## WHAT THE TASK REQUIRES:
Scan the lines below for the word "buffet". Copy each line you find it in.

--- DATA FOR THIS EXERCISE Enclosed Below ---

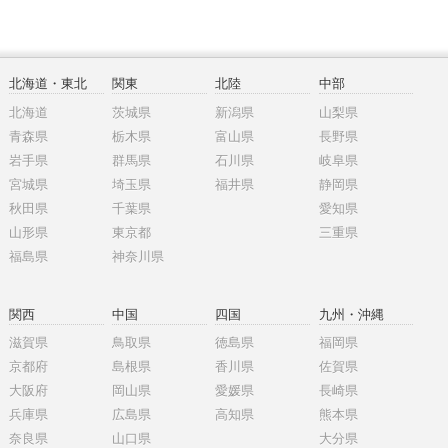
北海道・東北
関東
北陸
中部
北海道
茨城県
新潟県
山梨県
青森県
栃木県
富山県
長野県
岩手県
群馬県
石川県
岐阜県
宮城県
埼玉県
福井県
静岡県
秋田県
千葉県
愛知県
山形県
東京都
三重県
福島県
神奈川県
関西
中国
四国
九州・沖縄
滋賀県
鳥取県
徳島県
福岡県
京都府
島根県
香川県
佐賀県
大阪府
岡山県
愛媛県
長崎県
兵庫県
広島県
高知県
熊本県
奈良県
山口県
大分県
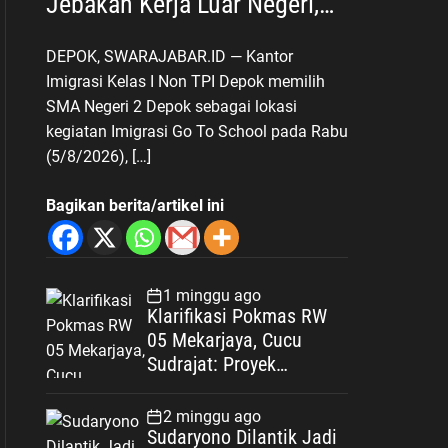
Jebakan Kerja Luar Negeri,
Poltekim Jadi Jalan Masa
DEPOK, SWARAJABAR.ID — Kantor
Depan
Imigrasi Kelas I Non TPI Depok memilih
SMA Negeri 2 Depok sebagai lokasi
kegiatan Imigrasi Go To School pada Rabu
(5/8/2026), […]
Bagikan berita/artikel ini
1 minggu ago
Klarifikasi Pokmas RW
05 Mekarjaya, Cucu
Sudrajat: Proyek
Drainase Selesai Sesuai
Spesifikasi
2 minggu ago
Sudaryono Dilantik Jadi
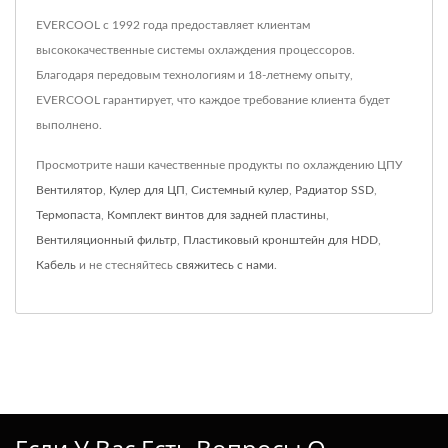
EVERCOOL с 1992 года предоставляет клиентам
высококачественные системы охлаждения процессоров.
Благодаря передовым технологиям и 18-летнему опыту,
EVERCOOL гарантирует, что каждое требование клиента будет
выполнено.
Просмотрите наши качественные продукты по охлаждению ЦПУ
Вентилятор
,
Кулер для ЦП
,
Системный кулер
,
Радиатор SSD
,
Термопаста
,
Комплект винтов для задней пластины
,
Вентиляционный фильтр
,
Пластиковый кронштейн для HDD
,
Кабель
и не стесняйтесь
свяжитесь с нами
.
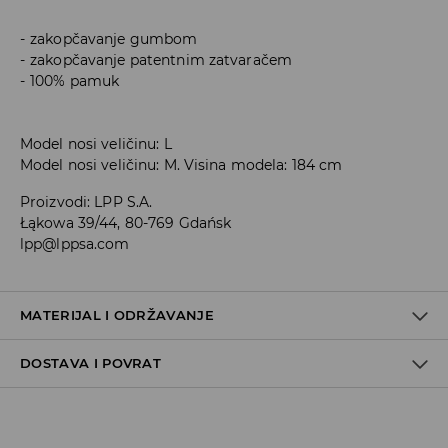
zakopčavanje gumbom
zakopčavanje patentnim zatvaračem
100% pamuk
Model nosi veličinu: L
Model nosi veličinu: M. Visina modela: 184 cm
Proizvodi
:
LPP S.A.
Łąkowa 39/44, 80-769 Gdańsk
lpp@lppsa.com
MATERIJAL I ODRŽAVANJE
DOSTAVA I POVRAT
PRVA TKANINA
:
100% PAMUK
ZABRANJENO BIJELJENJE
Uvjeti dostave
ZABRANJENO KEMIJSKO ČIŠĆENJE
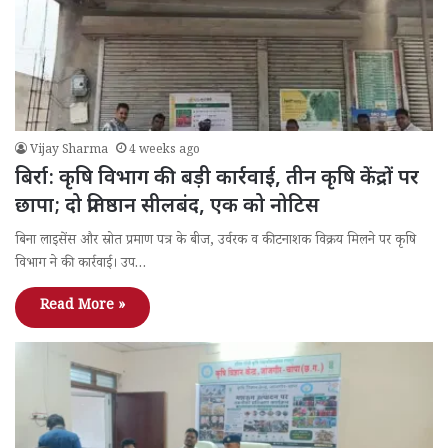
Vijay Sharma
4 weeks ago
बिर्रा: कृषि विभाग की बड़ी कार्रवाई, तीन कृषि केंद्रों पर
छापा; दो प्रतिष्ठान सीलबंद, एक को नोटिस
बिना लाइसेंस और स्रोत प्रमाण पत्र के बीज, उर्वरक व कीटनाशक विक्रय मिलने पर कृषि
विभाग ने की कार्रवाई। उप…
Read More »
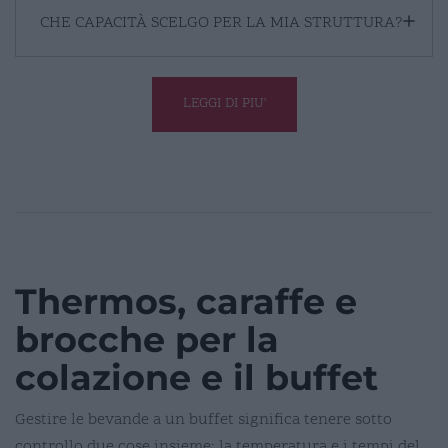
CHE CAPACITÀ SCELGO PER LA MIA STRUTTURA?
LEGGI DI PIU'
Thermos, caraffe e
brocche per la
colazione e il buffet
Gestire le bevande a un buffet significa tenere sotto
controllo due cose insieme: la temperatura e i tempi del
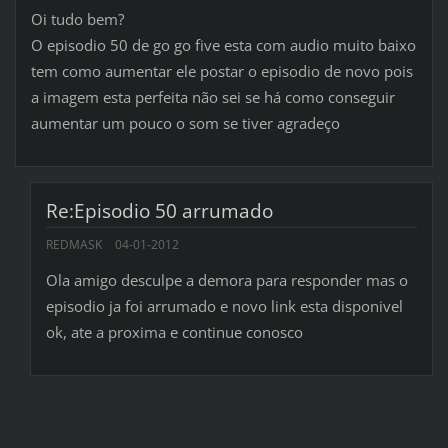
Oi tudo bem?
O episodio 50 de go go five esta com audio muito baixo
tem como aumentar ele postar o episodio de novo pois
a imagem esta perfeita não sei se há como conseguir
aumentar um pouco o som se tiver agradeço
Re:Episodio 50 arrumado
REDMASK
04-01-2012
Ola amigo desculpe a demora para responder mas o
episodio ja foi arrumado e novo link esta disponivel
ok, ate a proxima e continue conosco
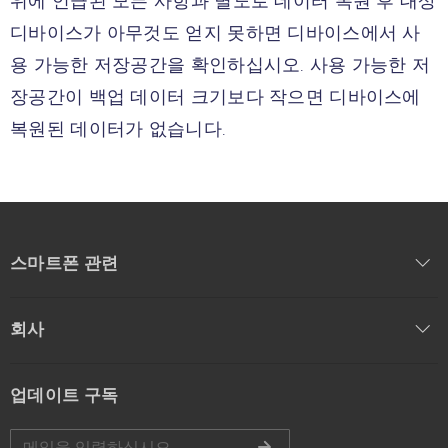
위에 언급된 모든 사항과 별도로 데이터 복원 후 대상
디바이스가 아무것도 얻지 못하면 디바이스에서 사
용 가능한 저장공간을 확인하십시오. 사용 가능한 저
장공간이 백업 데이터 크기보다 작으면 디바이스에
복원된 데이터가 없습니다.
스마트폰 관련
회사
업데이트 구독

--- End of Enclosed DATA FOR THIS EXERCISE ---

## SOLUTION FOR THIS EXERCISE:
colazione e il buffet
Gestire le bevande a un buffet significa tenere sotto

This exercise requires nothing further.